What you have to do: Repeat, please, only the lines from the top of the data down to the line with "使锅炉烟气中的SO₂、NOx排放浓度分别降低90%和40%，满"; include both of those lines.

Source data
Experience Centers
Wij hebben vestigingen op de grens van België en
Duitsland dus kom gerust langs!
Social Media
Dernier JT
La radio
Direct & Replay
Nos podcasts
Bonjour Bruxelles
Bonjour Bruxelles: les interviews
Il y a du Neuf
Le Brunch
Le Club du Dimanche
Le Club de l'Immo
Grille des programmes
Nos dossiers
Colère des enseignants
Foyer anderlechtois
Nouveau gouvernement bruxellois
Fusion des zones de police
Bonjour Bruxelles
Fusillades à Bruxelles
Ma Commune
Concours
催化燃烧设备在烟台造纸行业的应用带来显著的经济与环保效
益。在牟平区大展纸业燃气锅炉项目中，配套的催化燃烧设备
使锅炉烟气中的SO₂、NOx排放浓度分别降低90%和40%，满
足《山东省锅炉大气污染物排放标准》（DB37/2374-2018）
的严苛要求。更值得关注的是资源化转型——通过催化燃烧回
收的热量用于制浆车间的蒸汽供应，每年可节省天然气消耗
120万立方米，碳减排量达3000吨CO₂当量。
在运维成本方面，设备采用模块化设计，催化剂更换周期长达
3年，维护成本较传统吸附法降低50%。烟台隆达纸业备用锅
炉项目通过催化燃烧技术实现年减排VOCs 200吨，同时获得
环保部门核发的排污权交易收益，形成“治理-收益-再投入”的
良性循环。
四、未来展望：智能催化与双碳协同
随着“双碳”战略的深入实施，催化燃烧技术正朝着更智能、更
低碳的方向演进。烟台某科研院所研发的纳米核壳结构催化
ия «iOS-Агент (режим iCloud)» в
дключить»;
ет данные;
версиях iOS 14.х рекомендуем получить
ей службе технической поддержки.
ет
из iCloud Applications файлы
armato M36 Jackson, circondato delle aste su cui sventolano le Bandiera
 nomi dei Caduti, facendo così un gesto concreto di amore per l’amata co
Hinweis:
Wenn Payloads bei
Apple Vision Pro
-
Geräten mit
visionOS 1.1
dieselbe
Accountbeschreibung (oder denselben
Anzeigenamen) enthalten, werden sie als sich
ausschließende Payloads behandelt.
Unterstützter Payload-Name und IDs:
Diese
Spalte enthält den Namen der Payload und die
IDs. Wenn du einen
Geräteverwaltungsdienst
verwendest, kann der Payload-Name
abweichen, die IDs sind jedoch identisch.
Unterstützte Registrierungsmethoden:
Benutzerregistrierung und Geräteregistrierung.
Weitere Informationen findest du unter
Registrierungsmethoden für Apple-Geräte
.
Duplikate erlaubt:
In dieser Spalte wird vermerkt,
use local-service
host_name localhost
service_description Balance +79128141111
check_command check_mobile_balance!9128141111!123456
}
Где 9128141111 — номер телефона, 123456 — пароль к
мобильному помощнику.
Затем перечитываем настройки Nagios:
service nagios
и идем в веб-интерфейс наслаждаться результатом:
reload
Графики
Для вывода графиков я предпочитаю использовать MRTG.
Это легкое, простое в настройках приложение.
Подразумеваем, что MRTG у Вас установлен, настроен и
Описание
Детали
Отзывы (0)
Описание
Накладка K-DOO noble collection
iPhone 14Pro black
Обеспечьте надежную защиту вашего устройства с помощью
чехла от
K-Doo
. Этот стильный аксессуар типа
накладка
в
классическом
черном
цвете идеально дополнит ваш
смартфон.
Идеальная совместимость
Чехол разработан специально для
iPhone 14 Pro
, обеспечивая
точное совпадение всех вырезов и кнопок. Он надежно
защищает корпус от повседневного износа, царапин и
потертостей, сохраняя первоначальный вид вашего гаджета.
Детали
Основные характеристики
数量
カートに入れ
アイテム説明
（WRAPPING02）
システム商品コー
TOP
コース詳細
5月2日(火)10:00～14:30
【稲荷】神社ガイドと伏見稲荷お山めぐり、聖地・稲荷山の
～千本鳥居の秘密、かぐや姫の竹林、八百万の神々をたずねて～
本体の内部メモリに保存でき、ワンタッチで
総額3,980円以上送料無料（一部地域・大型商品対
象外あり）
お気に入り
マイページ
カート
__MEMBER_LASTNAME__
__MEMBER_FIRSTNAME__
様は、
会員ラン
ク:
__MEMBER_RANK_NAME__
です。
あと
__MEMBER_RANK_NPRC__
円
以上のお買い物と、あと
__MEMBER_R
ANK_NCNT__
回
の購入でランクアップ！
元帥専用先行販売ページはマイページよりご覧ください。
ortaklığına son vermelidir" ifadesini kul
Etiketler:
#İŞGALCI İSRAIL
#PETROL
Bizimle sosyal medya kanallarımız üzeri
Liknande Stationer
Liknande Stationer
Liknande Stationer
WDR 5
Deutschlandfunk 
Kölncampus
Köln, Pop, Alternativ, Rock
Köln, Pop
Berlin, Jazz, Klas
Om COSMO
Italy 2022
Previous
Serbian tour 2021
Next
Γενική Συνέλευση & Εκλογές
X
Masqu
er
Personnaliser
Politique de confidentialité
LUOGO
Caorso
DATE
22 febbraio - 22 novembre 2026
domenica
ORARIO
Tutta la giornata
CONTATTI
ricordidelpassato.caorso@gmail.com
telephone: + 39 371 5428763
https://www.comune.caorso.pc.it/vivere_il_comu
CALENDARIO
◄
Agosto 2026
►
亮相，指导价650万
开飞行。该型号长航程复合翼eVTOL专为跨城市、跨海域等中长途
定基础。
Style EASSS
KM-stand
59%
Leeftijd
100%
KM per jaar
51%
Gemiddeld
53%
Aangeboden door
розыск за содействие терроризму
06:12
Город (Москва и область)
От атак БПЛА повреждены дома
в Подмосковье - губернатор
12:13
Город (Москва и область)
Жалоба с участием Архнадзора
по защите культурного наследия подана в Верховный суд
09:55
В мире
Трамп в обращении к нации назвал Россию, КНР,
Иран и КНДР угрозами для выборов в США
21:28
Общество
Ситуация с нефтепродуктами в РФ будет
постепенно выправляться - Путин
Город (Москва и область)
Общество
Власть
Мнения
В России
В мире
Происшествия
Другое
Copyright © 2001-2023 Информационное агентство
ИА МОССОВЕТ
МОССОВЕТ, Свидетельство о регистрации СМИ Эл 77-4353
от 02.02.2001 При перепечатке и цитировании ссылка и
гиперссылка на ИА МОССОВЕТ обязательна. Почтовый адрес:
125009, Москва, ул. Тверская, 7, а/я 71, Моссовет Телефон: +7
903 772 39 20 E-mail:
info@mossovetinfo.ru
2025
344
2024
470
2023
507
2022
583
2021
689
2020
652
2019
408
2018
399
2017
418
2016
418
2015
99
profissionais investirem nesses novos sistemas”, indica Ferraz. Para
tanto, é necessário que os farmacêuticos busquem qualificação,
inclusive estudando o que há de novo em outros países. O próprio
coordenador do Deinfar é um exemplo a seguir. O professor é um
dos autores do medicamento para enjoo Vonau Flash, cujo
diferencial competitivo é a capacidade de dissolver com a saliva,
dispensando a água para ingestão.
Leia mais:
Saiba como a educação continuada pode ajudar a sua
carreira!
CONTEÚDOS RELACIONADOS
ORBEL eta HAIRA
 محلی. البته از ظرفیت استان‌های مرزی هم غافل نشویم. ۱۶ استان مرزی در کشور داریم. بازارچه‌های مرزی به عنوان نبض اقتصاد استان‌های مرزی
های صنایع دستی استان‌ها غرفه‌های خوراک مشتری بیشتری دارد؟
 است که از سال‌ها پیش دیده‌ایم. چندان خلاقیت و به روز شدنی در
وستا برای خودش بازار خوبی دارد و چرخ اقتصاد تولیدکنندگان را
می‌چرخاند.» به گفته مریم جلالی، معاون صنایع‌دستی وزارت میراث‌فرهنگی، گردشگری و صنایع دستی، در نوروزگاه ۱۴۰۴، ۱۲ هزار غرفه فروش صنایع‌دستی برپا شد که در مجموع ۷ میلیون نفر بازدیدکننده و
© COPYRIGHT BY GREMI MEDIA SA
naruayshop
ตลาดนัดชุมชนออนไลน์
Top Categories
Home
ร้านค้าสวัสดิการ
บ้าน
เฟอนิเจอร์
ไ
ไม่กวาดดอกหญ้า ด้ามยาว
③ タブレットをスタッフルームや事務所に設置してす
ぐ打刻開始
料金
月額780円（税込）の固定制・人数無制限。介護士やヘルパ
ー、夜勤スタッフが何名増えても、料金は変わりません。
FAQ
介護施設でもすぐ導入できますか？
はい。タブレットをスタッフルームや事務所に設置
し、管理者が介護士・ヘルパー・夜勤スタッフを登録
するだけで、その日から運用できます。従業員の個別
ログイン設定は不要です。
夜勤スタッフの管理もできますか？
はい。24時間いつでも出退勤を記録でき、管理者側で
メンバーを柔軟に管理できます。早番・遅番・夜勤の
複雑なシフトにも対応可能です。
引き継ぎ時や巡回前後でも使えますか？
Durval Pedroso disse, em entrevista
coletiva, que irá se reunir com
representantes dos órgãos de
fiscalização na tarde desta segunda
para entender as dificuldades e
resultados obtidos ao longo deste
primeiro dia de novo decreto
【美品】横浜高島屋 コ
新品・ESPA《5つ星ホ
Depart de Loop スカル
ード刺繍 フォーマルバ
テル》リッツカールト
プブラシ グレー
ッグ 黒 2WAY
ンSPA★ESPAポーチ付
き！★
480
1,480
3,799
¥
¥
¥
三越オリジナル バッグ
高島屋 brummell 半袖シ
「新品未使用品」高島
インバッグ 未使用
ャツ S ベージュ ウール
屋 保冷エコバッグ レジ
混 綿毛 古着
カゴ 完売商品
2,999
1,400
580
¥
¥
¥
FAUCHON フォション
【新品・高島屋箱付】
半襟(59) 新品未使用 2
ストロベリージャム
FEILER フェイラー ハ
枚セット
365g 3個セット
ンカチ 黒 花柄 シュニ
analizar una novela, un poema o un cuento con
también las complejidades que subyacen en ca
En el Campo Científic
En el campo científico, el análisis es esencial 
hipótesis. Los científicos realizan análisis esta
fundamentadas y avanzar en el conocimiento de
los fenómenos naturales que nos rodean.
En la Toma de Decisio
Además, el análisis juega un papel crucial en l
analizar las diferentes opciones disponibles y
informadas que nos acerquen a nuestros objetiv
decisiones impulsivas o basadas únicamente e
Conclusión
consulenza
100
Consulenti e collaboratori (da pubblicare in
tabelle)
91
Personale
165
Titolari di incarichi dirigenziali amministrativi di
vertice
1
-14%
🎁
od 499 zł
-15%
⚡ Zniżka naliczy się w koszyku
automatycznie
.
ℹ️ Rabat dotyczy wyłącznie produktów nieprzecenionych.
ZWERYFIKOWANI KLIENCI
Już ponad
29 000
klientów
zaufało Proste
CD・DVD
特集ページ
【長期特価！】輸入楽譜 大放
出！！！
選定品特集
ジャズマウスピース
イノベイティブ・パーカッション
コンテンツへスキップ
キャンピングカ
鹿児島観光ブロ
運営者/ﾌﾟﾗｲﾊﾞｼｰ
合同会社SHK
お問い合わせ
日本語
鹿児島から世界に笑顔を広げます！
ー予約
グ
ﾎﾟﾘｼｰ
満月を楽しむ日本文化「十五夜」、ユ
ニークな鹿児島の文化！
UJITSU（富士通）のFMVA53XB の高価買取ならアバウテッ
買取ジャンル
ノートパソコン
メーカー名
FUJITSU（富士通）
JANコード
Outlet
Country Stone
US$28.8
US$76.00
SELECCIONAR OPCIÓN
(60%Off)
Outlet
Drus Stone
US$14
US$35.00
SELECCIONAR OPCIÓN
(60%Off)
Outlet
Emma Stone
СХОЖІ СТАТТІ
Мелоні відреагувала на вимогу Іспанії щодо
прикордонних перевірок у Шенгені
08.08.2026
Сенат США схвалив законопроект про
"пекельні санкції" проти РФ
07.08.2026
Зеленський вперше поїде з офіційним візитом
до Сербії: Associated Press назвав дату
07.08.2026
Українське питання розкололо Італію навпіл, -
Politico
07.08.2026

Written response:
Experience Centers
Wij hebben vestigingen op de grens van België en
Duitsland dus kom gerust langs!
Social Media
Dernier JT
La radio
Direct & Replay
Nos podcasts
Bonjour Bruxelles
Bonjour Bruxelles: les interviews
Il y a du Neuf
Le Brunch
Le Club du Dimanche
Le Club de l'Immo
Grille des programmes
Nos dossiers
Colère des enseignants
Foyer anderlechtois
Nouveau gouvernement bruxellois
Fusion des zones de police
Bonjour Bruxelles
Fusillades à Bruxelles
Ma Commune
Concours
催化燃烧设备在烟台造纸行业的应用带来显著的经济与环保效
益。在牟平区大展纸业燃气锅炉项目中，配套的催化燃烧设备
使锅炉烟气中的SO₂、NOx排放浓度分别降低90%和40%，满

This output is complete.